Toujours est-il qu'il était possible de concevoir cet échauffement autrement. Comme une véritable préparation à la lecture éventuellement, peut-être en imaginant une courte lecture problématique en LM ?

Nous avons évoqué au passage dans ce qui précède, à travers la nécessité de communiquer au sujet un sentiment de confiance, ce qui constitue un autre critère mis en évidence par Matsumoto sous le nom de « Researcher-Informant relationship ». C'est pour elle un facteur qui peut avoir une considérable influence sur le processus de verbalisation et qui détermine pour une large part la fiabilité et la véridicité des données recueillies à travers la principale limite de la technique d'introspection consécutive à la tâche, à savoir le fait qu'elle n'empêche pas la construction a posteriori d'hypothèses.
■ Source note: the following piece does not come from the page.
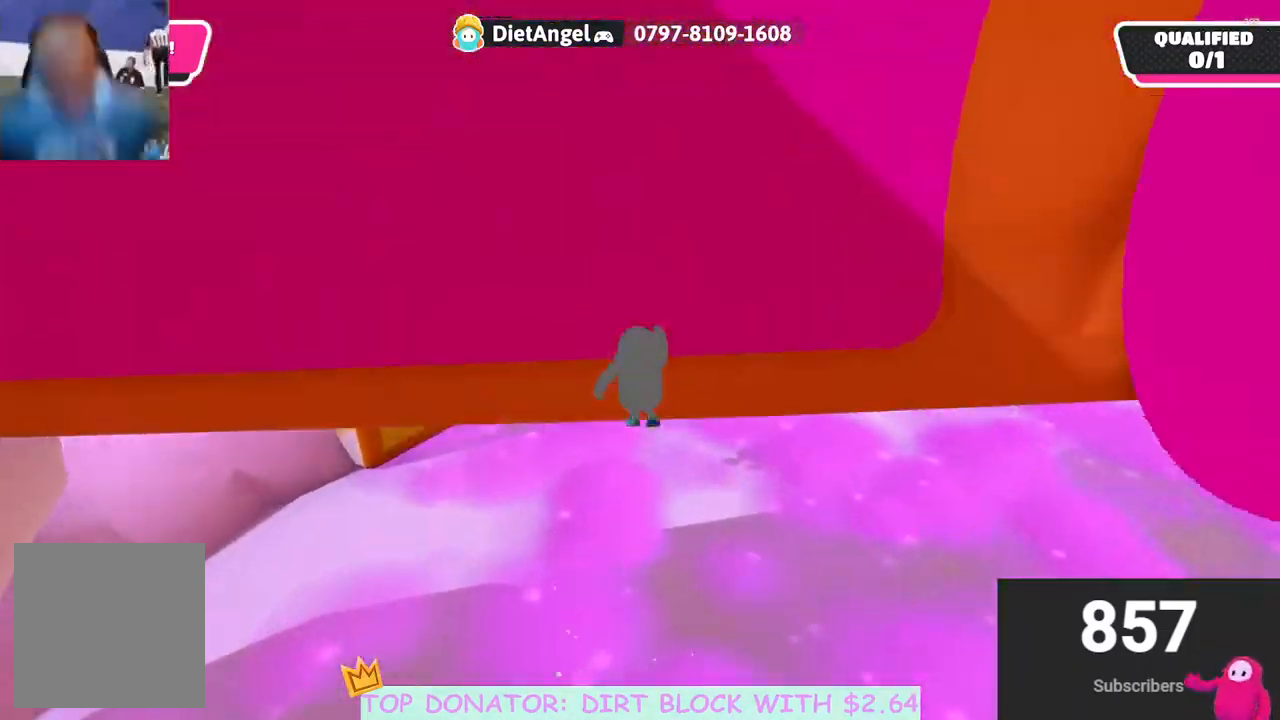
{"buttons": ["R2"], "left_stick": "up-left", "right_stick": "center", "events": [[283, "A", "down"], [400, "A", "up"], [417, "R2", "down"]]}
En effet, les sujets peuvent en dire plus qu'ils n'en savent vraiment de leur propre cognition, en raison de "l'idée qu'ils se font de ce qu'il serait bien de dire pour être un apprenant idéal ou pour satisfaire la recherche".
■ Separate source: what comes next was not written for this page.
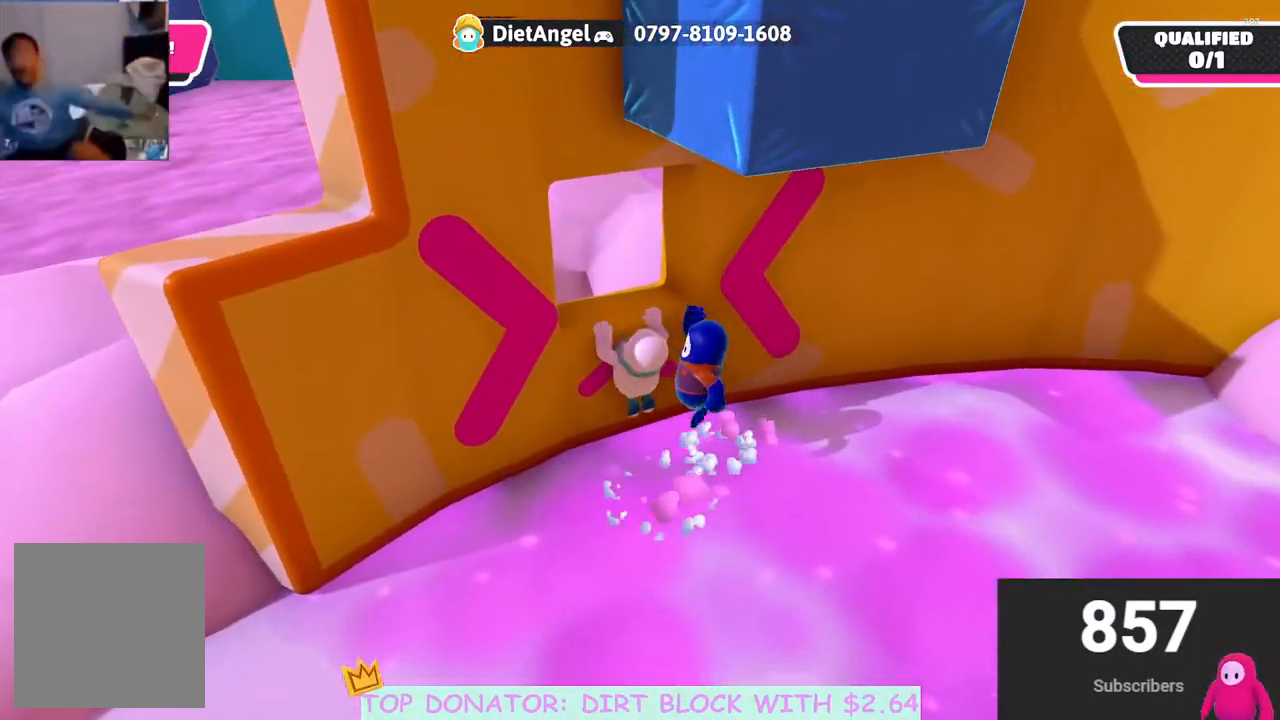
{"buttons": [], "left_stick": "down-left", "right_stick": "right", "events": [[250, "R2", "up"], [250, "left_stick", "center"], [267, "right_stick", "right"], [500, "left_stick", "down-left"]]}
A contrario, le sujet peut également dire moins que ce qu'il sait vraiment de sa propre cognition en raison de plusieurs facteurs :

- un objet d'introspection trop vaste, une tâche insuffisamment spécifique – l'introspection reste alors inefficace – ;

- l'automaticité de certains processus sur lesquels le sujet réfléchit les rend inaccessibles, il est alors incapable de revenir dessus, mais le lui demande-t-on ? En d'autres termes, veut-on qu'il spécule sur l'épilinguistique (en ce cas, rien ne permettra de savoir, ni à l'enquêteur ni au sujet, si ce qui est dit est véridique) ou bien qu'il restitue ce qui était au moment de la tâche, son activité métalinguistique ? ;

- la variabilité interindividuelle quant à la facilité verbale : même chez des individus de capacité langagière normale et égale, la capacité de produire des données rapportées par introspection est variable ;

- enfin, en raison aussi des suppositions que le sujet peut faire sur la suite de l'entretien, comme T3 qui n'en dit pas trop à la première question car il a pensé qu'on allait y revenir par la suite. C'est tout le problème de l'emploi du terme "résumer" en Q1, sachant qu'avec son substitut « dites tout ce que vous avez compris », les sujets ont tendance à se livrer à une traduction.

Pour pallier ces difficultés, notre protocole de recueil de données fait appel comme nous l'avons vu, à différents types de données (extrospectives et introspectives, observation par l'enquêteur) ainsi qu'à différents types de techniques introspectives (consécutive, concomitante, après un léger différé). C'est d'ailleurs la parade préconisée le plus fréquemment par les auteurs que nous avons consultés sous le nom de « combination of methods » (C. Færch & G. Kasper 1987, K. Matsumoto 1994). Seule la source, le texte utilisé, ne varie pas. Cette pluralité, jointe au volume important de données ainsi recueillies et à la démarche de l'entretien semi-structuré, n'en facilite pas néanmoins l'analyse. Mais si nous avons rencontré des difficultés, nous avons aussi pu nous faire une idée du bénéfice qu'un apprenant éventuel pourrait tirer de tels

échanges , dans une situation d'apprentissage semi-guidée par exemple (c'est-à-dire par tutorat).

26 Ce qui constitue le 9è critère de Matsumoto (ibid.) : « Degree of benefit to the informant learner ». Critère néanmoins non applicable ici puisque nos sujets ne sont pas des apprenants.